DIŞ DESTEĞE ŞAHİT OLDUM

• Örgütte kaldığınız süreçte ya da sonrasında PKK`ya doğrudan destek verdiğine şahit olduğunuz ülkeler var mı?

- Örgütte bulunduğum dönemlerde bazı eylemlerin içinde yer almıştım, bu eylemler esnasında birçok devletin PKK`ya dış destek yaptığına bizzat şahit oldum. Geçmişten beri Türkiye ile çıkarları çatışan hangi ülke varsa, hepsi PKK`ya destek veriyordu. Bu ülkeler içinde; Yunanistan, Suriye, Lübnan ve İran`ın desteğine bizzat ben şahit oldum. Bunlar istihbarat, silah, para ve siyasi destek veriyorlardı.

“PKK`YA NASIL YARDIMCI OLABİLİRİZ” DİYE SORUYORLARDI

12 Eylül darbesinin ardından Kıbrıs Rum kesimine firar ettim. Çünkü Kenan Evren zamanında binlerce insan, suçlu suçsuz olduğuna bakılmaksızın içeri atılıyordu. Rum polisi beni Atina`ya gönderdi. Atina`da Yunan Gizli servisinin elinde tutuldum. Orada beni bir hafta hücreye aldılar. Bir tercüman aracılığıyla beni her gün sorguladılar. Onların en çok üzerinde durdukları konu PKK konusuydu. Bu konuda araştırma yapıyorlardı. PKK`nın başarıya ulaşıp ulaşmayacağını merak ediyorlardı. ‘PKK`ya nasıl yardımcı olabiliriz` diye bana soruyorlardı. ‘Radyo ve televizyon kurmalarına yardım edebiliriz` diyorlardı. Daha sonra bizi Yunanistan`ın verdiği geçici bir pasaport ile Şam`a gönderdiler.

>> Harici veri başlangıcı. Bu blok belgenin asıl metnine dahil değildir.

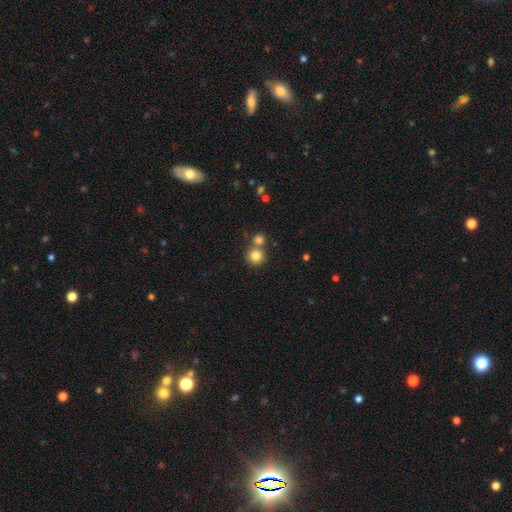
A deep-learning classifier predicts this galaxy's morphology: Smooth or featured?
  - smooth: 82% *
  - star or artifact: 11%
  - featured or disk: 7%
How rounded?
  - round: 93% *
  - in between: 6%
  - cigar-shaped: 1%
Merging?
  - none: 61% *
  - merger: 30%
  - minor disturbance: 6%
  - major disturbance: 2%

KORUMAYI ESED GÜÇLERİ YAPIYORDU

Şam`da bulunan PKK`lılar bizim geleceğimizi biliyordu. Bizi havaalanından alıp, Öcalan`ın kaldığı evin yanındaki eve götürdüler. Bir arkadaşım daha vardı onu da Filistinlilerin kaldığı bir kamp vardı, oradaki kampa götürdüler. Suriye`de kaldığımız yer Öcalan`ın da kaldığı yerdi. Mahallede, sokak köşelerinde asker ve polisin nöbet kulübeleri var. Orada korumayı yapan Hafız Esed güçleriydi. Ama Öcalan dışarı çıktığında yanında birkaç tane de koruma alıyordu yanına. O dönemde herkeste değişik kimlikler vardı. Semir Haydar Reşit`ti benim oradaki ismim. Kimliğim George Habaş`ın lideri olduğu Filistin Halk Kurtuluş Cephesi`ne aitti. 4.5 aylık eğitim almak için Lübnan`a gittik, eğitimden sonra tekrar Şam`a döndük.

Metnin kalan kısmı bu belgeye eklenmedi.